Exercise goal :: Report back every line from the entries below in which the word "VDDR" occurs.

Task material ::

# # # # # # #

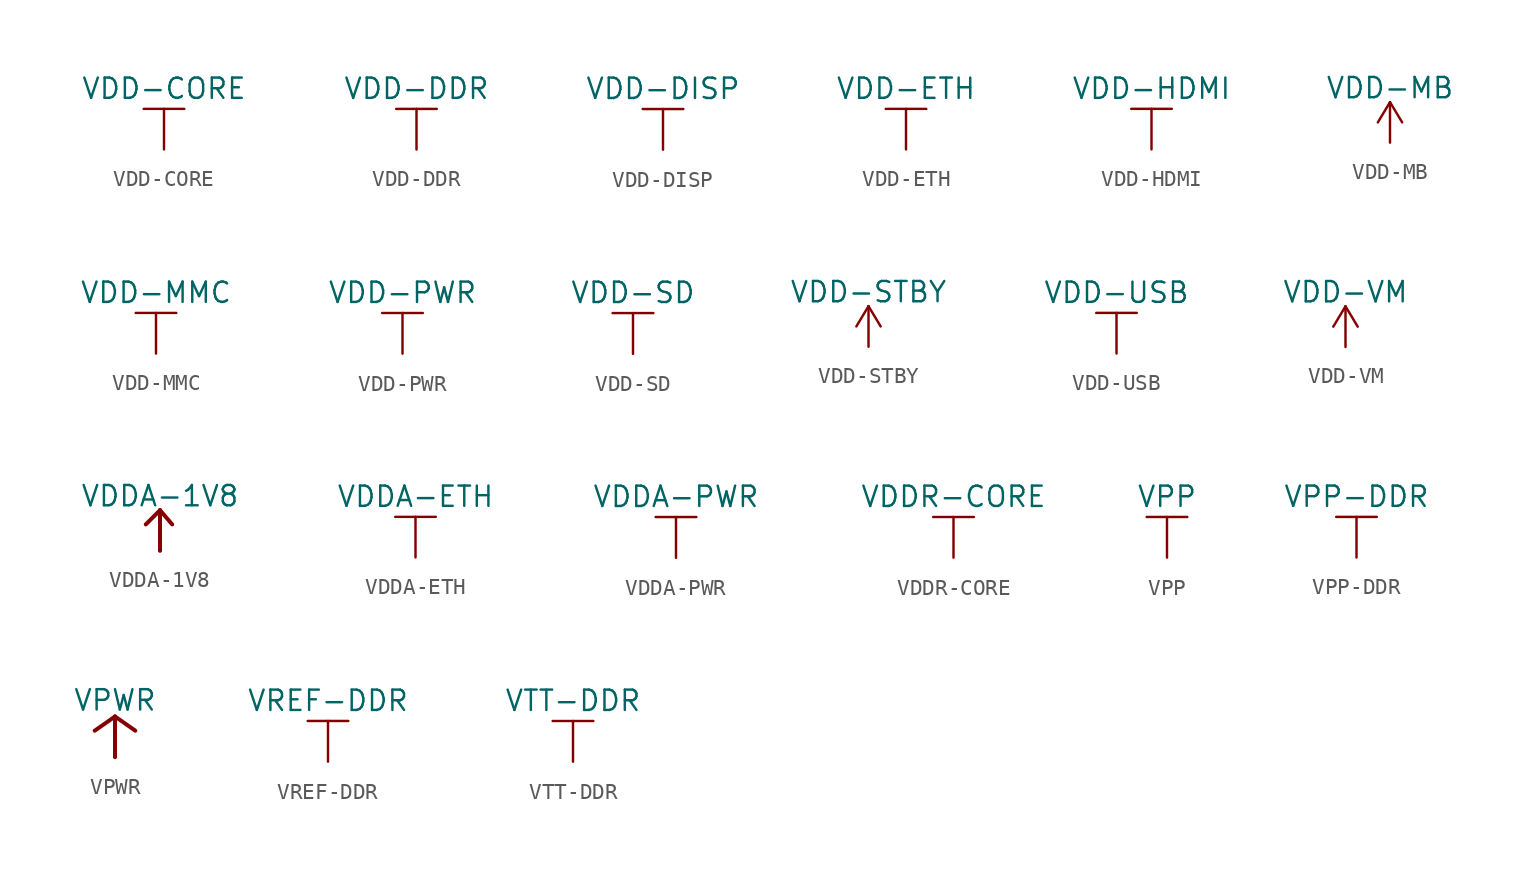
<source format=kicad_sym>
(kicad_symbol_lib
  (version 20231120)
  (generator "kicad_symbol_editor")
  (generator_version "8.0")
  (symbol "VDD-CORE"
    (power)
    (property "Reference" "#PWR"
      (at 3.81 0 0)
      (effects (font (size 1.27 1.27)) (hide yes)))
    (property "Value" "VDD-CORE"
      (at 0 3.81 0)
      (effects (font (size 1.27 1.27))))
    (symbol "VDD-CORE_0_0"
      (pin power_in line (at 0 0 90) (length 0) hide (name "VDD-CORE" (effects (font (size 1.27 1.27)))) (number "1" (effects (font (size 1.27 1.27))))))
    (symbol "VDD-CORE_0_1"
      (polyline (pts (xy -1.27 2.54) (xy 1.27 2.54)) (stroke (width 0) (type default)) (fill (type none)))
      (polyline (pts (xy 0 0) (xy 0 2.54)) (stroke (width 0) (type default)) (fill (type none)))))
  (symbol "VDD-DDR"
    (power)
    (property "Reference" "#PWR"
      (at 3.81 0 0)
      (effects (font (size 1.27 1.27)) (hide yes)))
    (property "Value" "VDD-DDR"
      (at 0 3.81 0)
      (effects (font (size 1.27 1.27))))
    (symbol "VDD-DDR_0_0"
      (pin power_in line (at 0 0 90) (length 0) hide (name "VDD-DDR" (effects (font (size 1.27 1.27)))) (number "1" (effects (font (size 1.27 1.27))))))
    (symbol "VDD-DDR_0_1"
      (polyline (pts (xy -1.27 2.54) (xy 1.27 2.54)) (stroke (width 0) (type default)) (fill (type none)))
      (polyline (pts (xy 0 0) (xy 0 2.54)) (stroke (width 0) (type default)) (fill (type none)))))
  (symbol "VDD-DISP"
    (power)
    (property "Reference" "#PWR"
      (at 3.81 0 0)
      (effects (font (size 1.27 1.27)) (hide yes)))
    (property "Value" "VDD-DISP"
      (at 0 3.81 0)
      (effects (font (size 1.27 1.27))))
    (symbol "VDD-DISP_0_0"
      (pin power_in line (at 0 0 90) (length 0) hide (name "VDD-DISP" (effects (font (size 1.27 1.27)))) (number "1" (effects (font (size 1.27 1.27))))))
    (symbol "VDD-DISP_0_1"
      (polyline (pts (xy -1.27 2.54) (xy 1.27 2.54)) (stroke (width 0) (type default)) (fill (type none)))
      (polyline (pts (xy 0 0) (xy 0 2.54)) (stroke (width 0) (type default)) (fill (type none)))))
  (symbol "VDD-ETH"
    (power)
    (property "Reference" "#PWR"
      (at 3.81 0 0)
      (effects (font (size 1.27 1.27)) (hide yes)))
    (property "Value" "VDD-ETH"
      (at 0 3.81 0)
      (effects (font (size 1.27 1.27))))
    (symbol "VDD-ETH_0_0"
      (pin power_in line (at 0 0 90) (length 0) hide (name "VDD-ETH" (effects (font (size 1.27 1.27)))) (number "1" (effects (font (size 1.27 1.27))))))
    (symbol "VDD-ETH_0_1"
      (polyline (pts (xy -1.27 2.54) (xy 1.27 2.54)) (stroke (width 0) (type default)) (fill (type none)))
      (polyline (pts (xy 0 0) (xy 0 2.54)) (stroke (width 0) (type default)) (fill (type none)))))
  (symbol "VDD-HDMI"
    (power)
    (property "Reference" "#PWR"
      (at 3.81 0 0)
      (effects (font (size 1.27 1.27)) (hide yes)))
    (property "Value" "VDD-HDMI"
      (at 0 3.81 0)
      (effects (font (size 1.27 1.27))))
    (symbol "VDD-HDMI_0_0"
      (pin power_in line (at 0 0 90) (length 0) hide (name "VDD-HDMI" (effects (font (size 1.27 1.27)))) (number "1" (effects (font (size 1.27 1.27))))))
    (symbol "VDD-HDMI_0_1"
      (polyline (pts (xy -1.27 2.54) (xy 1.27 2.54)) (stroke (width 0) (type default)) (fill (type none)))
      (polyline (pts (xy 0 0) (xy 0 2.54)) (stroke (width 0) (type default)) (fill (type none)))))
  (symbol "VDD-MB"
    (power)
    (pin_names
      (offset 0))
    (property "Reference" "#PWR"
      (at 0 -3.81 0)
      (effects (font (size 1.27 1.27)) (hide yes)))
    (property "Value" "VDD-MB"
      (at 0 3.429 0)
      (effects (font (size 1.27 1.27))))
    (symbol "VDD-MB_0_1"
      (polyline (pts (xy -0.762 1.27) (xy 0 2.54)) (stroke (width 0) (type default)) (fill (type none)))
      (polyline (pts (xy 0 0) (xy 0 2.54)) (stroke (width 0) (type default)) (fill (type none)))
      (polyline (pts (xy 0 2.54) (xy 0.762 1.27)) (stroke (width 0) (type default)) (fill (type none))))
    (symbol "VDD-MB_1_1"
      (pin power_in line (at 0 0 90) (length 0) hide (name "VDD-MB" (effects (font (size 1.27 1.27)))) (number "1" (effects (font (size 1.27 1.27)))))))
  (symbol "VDD-MMC"
    (power)
    (property "Reference" "#PWR"
      (at 3.81 0 0)
      (effects (font (size 1.27 1.27)) (hide yes)))
    (property "Value" "VDD-MMC"
      (at 0 3.81 0)
      (effects (font (size 1.27 1.27))))
    (symbol "VDD-MMC_0_0"
      (pin power_in line (at 0 0 90) (length 0) hide (name "VDD-MMC" (effects (font (size 1.27 1.27)))) (number "1" (effects (font (size 1.27 1.27))))))
    (symbol "VDD-MMC_0_1"
      (polyline (pts (xy -1.27 2.54) (xy 1.27 2.54)) (stroke (width 0) (type default)) (fill (type none)))
      (polyline (pts (xy 0 0) (xy 0 2.54)) (stroke (width 0) (type default)) (fill (type none)))))
  (symbol "VDD-PWR"
    (power)
    (property "Reference" "#PWR"
      (at 3.81 0 0)
      (effects (font (size 1.27 1.27)) (hide yes)))
    (property "Value" "VDD-PWR"
      (at 0 3.81 0)
      (effects (font (size 1.27 1.27))))
    (symbol "VDD-PWR_0_0"
      (pin power_in line (at 0 0 90) (length 0) hide (name "VDD-PWR" (effects (font (size 1.27 1.27)))) (number "1" (effects (font (size 1.27 1.27))))))
    (symbol "VDD-PWR_0_1"
      (polyline (pts (xy -1.27 2.54) (xy 1.27 2.54)) (stroke (width 0) (type default)) (fill (type none)))
      (polyline (pts (xy 0 0) (xy 0 2.54)) (stroke (width 0) (type default)) (fill (type none)))))
  (symbol "VDD-SD"
    (power)
    (property "Reference" "#PWR"
      (at 3.81 0 0)
      (effects (font (size 1.27 1.27)) (hide yes)))
    (property "Value" "VDD-SD"
      (at 0 3.81 0)
      (effects (font (size 1.27 1.27))))
    (symbol "VDD-SD_0_0"
      (pin power_in line (at 0 0 90) (length 0) hide (name "VDD-SD" (effects (font (size 1.27 1.27)))) (number "1" (effects (font (size 1.27 1.27))))))
    (symbol "VDD-SD_0_1"
      (polyline (pts (xy -1.27 2.54) (xy 1.27 2.54)) (stroke (width 0) (type default)) (fill (type none)))
      (polyline (pts (xy 0 0) (xy 0 2.54)) (stroke (width 0) (type default)) (fill (type none)))))
  (symbol "VDD-STBY"
    (power)
    (pin_names
      (offset 0))
    (property "Reference" "#PWR"
      (at 0 -3.81 0)
      (effects (font (size 1.27 1.27)) (hide yes)))
    (property "Value" "VDD-STBY"
      (at 0 3.429 0)
      (effects (font (size 1.27 1.27))))
    (symbol "VDD-STBY_0_1"
      (polyline (pts (xy -0.762 1.27) (xy 0 2.54)) (stroke (width 0) (type default)) (fill (type none)))
      (polyline (pts (xy 0 0) (xy 0 2.54)) (stroke (width 0) (type default)) (fill (type none)))
      (polyline (pts (xy 0 2.54) (xy 0.762 1.27)) (stroke (width 0) (type default)) (fill (type none))))
    (symbol "VDD-STBY_1_1"
      (pin power_in line (at 0 0 90) (length 0) hide (name "VDD-STBY" (effects (font (size 1.27 1.27)))) (number "1" (effects (font (size 1.27 1.27)))))))
  (symbol "VDD-USB"
    (power)
    (property "Reference" "#PWR"
      (at 3.81 0 0)
      (effects (font (size 1.27 1.27)) (hide yes)))
    (property "Value" "VDD-USB"
      (at 0 3.81 0)
      (effects (font (size 1.27 1.27))))
    (symbol "VDD-USB_0_0"
      (pin power_in line (at 0 0 90) (length 0) hide (name "VDD-USB" (effects (font (size 1.27 1.27)))) (number "1" (effects (font (size 1.27 1.27))))))
    (symbol "VDD-USB_0_1"
      (polyline (pts (xy -1.27 2.54) (xy 1.27 2.54)) (stroke (width 0) (type default)) (fill (type none)))
      (polyline (pts (xy 0 0) (xy 0 2.54)) (stroke (width 0) (type default)) (fill (type none)))))
  (symbol "VDD-VM"
    (power)
    (pin_names
      (offset 0))
    (property "Reference" "#PWR"
      (at 0 -3.81 0)
      (effects (font (size 1.27 1.27)) (hide yes)))
    (property "Value" "VDD-VM"
      (at 0 3.429 0)
      (effects (font (size 1.27 1.27))))
    (symbol "VDD-VM_0_1"
      (polyline (pts (xy -0.762 1.27) (xy 0 2.54)) (stroke (width 0) (type default)) (fill (type none)))
      (polyline (pts (xy 0 0) (xy 0 2.54)) (stroke (width 0) (type default)) (fill (type none)))
      (polyline (pts (xy 0 2.54) (xy 0.762 1.27)) (stroke (width 0) (type default)) (fill (type none))))
    (symbol "VDD-VM_1_1"
      (pin power_in line (at 0 0 90) (length 0) hide (name "VDD-VM" (effects (font (size 1.27 1.27)))) (number "1" (effects (font (size 1.27 1.27)))))))
  (symbol "VDDA-1V8"
    (power)
    (pin_names
      (offset 0))
    (property "Reference" "#PWR"
      (at 0 -3.81 0)
      (effects (font (size 1.27 1.27)) (hide yes)))
    (property "Value" "VDDA-1V8"
      (at 0 3.429 0)
      (effects (font (size 1.27 1.27))))
    (symbol "VDDA-1V8_0_1"
      (polyline (pts (xy -0.889 1.651) (xy 0 2.54)) (stroke (width 0.25) (type default)) (fill (type none)))
      (polyline (pts (xy 0 0) (xy 0 2.54)) (stroke (width 0.25) (type default)) (fill (type none)))
      (polyline (pts (xy 0 2.54) (xy 0.762 1.651)) (stroke (width 0.25) (type default)) (fill (type none))))
    (symbol "VDDA-1V8_1_1"
      (pin power_in line (at 0 0 90) (length 0) hide (name "VDDA-1V8" (effects (font (size 1.27 1.27)))) (number "1" (effects (font (size 1.27 1.27)))))))
  (symbol "VDDA-ETH"
    (power)
    (property "Reference" "#PWR"
      (at 3.81 0 0)
      (effects (font (size 1.27 1.27)) (hide yes)))
    (property "Value" "VDDA-ETH"
      (at 0 3.81 0)
      (effects (font (size 1.27 1.27))))
    (symbol "VDDA-ETH_0_0"
      (pin power_in line (at 0 0 90) (length 0) hide (name "VDDA-ETH" (effects (font (size 1.27 1.27)))) (number "1" (effects (font (size 1.27 1.27))))))
    (symbol "VDDA-ETH_0_1"
      (polyline (pts (xy -1.27 2.54) (xy 1.27 2.54)) (stroke (width 0) (type default)) (fill (type none)))
      (polyline (pts (xy 0 0) (xy 0 2.54)) (stroke (width 0) (type default)) (fill (type none)))))
  (symbol "VDDA-PWR"
    (power)
    (property "Reference" "#PWR"
      (at 3.81 0 0)
      (effects (font (size 1.27 1.27)) (hide yes)))
    (property "Value" "VDDA-PWR"
      (at 0 3.81 0)
      (effects (font (size 1.27 1.27))))
    (symbol "VDDA-PWR_0_0"
      (pin power_in line (at 0 0 90) (length 0) hide (name "VDDA-PWR" (effects (font (size 1.27 1.27)))) (number "1" (effects (font (size 1.27 1.27))))))
    (symbol "VDDA-PWR_0_1"
      (polyline (pts (xy -1.27 2.54) (xy 1.27 2.54)) (stroke (width 0) (type default)) (fill (type none)))
      (polyline (pts (xy 0 0) (xy 0 2.54)) (stroke (width 0) (type default)) (fill (type none)))))
  (symbol "VDDR-CORE"
    (power)
    (property "Reference" "#PWR"
      (at 3.81 0 0)
      (effects (font (size 1.27 1.27)) (hide yes)))
    (property "Value" "VDDR-CORE"
      (at 0 3.81 0)
      (effects (font (size 1.27 1.27))))
    (symbol "VDDR-CORE_0_0"
      (pin power_in line (at 0 0 90) (length 0) hide (name "VDDR-CORE" (effects (font (size 1.27 1.27)))) (number "1" (effects (font (size 1.27 1.27))))))
    (symbol "VDDR-CORE_0_1"
      (polyline (pts (xy -1.27 2.54) (xy 1.27 2.54)) (stroke (width 0) (type default)) (fill (type none)))
      (polyline (pts (xy 0 0) (xy 0 2.54)) (stroke (width 0) (type default)) (fill (type none)))))
  (symbol "VPP"
    (power)
    (property "Reference" "#PWR"
      (at 3.81 0 0)
      (effects (font (size 1.27 1.27)) (hide yes)))
    (property "Value" "VPP"
      (at 0 3.81 0)
      (effects (font (size 1.27 1.27))))
    (symbol "VPP_0_0"
      (pin power_in line (at 0 0 90) (length 0) hide (name "VPP" (effects (font (size 1.27 1.27)))) (number "1" (effects (font (size 1.27 1.27))))))
    (symbol "VPP_0_1"
      (polyline (pts (xy -1.27 2.54) (xy 1.27 2.54)) (stroke (width 0) (type default)) (fill (type none)))
      (polyline (pts (xy 0 0) (xy 0 2.54)) (stroke (width 0) (type default)) (fill (type none)))))
  (symbol "VPP-DDR"
    (power)
    (property "Reference" "#PWR"
      (at 3.81 0 0)
      (effects (font (size 1.27 1.27)) (hide yes)))
    (property "Value" "VPP-DDR"
      (at 0 3.81 0)
      (effects (font (size 1.27 1.27))))
    (symbol "VPP-DDR_0_0"
      (pin power_in line (at 0 0 90) (length 0) hide (name "VPP-DDR" (effects (font (size 1.27 1.27)))) (number "1" (effects (font (size 1.27 1.27))))))
    (symbol "VPP-DDR_0_1"
      (polyline (pts (xy -1.27 2.54) (xy 1.27 2.54)) (stroke (width 0) (type default)) (fill (type none)))
      (polyline (pts (xy 0 0) (xy 0 2.54)) (stroke (width 0) (type default)) (fill (type none)))))
  (symbol "VPWR"
    (power)
    (pin_names
      (offset 0))
    (property "Reference" "#PWR"
      (at 0 -3.81 0)
      (effects (font (size 1.27 1.27)) (hide yes)))
    (property "Value" "VPWR"
      (at 0 3.556 0)
      (effects (font (size 1.27 1.27))))
    (symbol "VPWR_0_1"
      (polyline (pts (xy -1.27 1.651) (xy 0 2.54)) (stroke (width 0.25) (type default)) (fill (type none)))
      (polyline (pts (xy 0 0) (xy 0 2.54)) (stroke (width 0.25) (type default)) (fill (type none)))
      (polyline (pts (xy 0 2.54) (xy 1.27 1.651)) (stroke (width 0.25) (type default)) (fill (type none))))
    (symbol "VPWR_1_1"
      (pin power_in line (at 0 0 90) (length 0) hide (name "VPWR" (effects (font (size 1.27 1.27)))) (number "1" (effects (font (size 1.27 1.27)))))))
  (symbol "VREF-DDR"
    (power)
    (property "Reference" "#PWR"
      (at 3.81 0 0)
      (effects (font (size 1.27 1.27)) (hide yes)))
    (property "Value" "VREF-DDR"
      (at 0 3.81 0)
      (effects (font (size 1.27 1.27))))
    (symbol "VREF-DDR_0_0"
      (pin power_in line (at 0 0 90) (length 0) hide (name "VREF-DDR" (effects (font (size 1.27 1.27)))) (number "1" (effects (font (size 1.27 1.27))))))
    (symbol "VREF-DDR_0_1"
      (polyline (pts (xy -1.27 2.54) (xy 1.27 2.54)) (stroke (width 0) (type default)) (fill (type none)))
      (polyline (pts (xy 0 0) (xy 0 2.54)) (stroke (width 0) (type default)) (fill (type none)))))
  (symbol "VTT-DDR"
    (power)
    (property "Reference" "#PWR"
      (at 3.81 0 0)
      (effects (font (size 1.27 1.27)) (hide yes)))
    (property "Value" "VTT-DDR"
      (at 0 3.81 0)
      (effects (font (size 1.27 1.27))))
    (symbol "VTT-DDR_0_0"
      (pin power_in line (at 0 0 90) (length 0) hide (name "VTT-DDR" (effects (font (size 1.27 1.27)))) (number "1" (effects (font (size 1.27 1.27))))))
    (symbol "VTT-DDR_0_1"
      (polyline (pts (xy -1.27 2.54) (xy 1.27 2.54)) (stroke (width 0) (type default)) (fill (type none)))
      (polyline (pts (xy 0 0) (xy 0 2.54)) (stroke (width 0) (type default)) (fill (type none))))))
</source>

# # # # # # #

Completed task ::
  (symbol "VDDR-CORE"
    (property "Value" "VDDR-CORE"
    (symbol "VDDR-CORE_0_0"
      (pin power_in line (at 0 0 90) (length 0) hide (name "VDDR-CORE" (effects (font (size 1.27 1.27)))) (number "1" (effects (font (size 1.27 1.27))))))
    (symbol "VDDR-CORE_0_1"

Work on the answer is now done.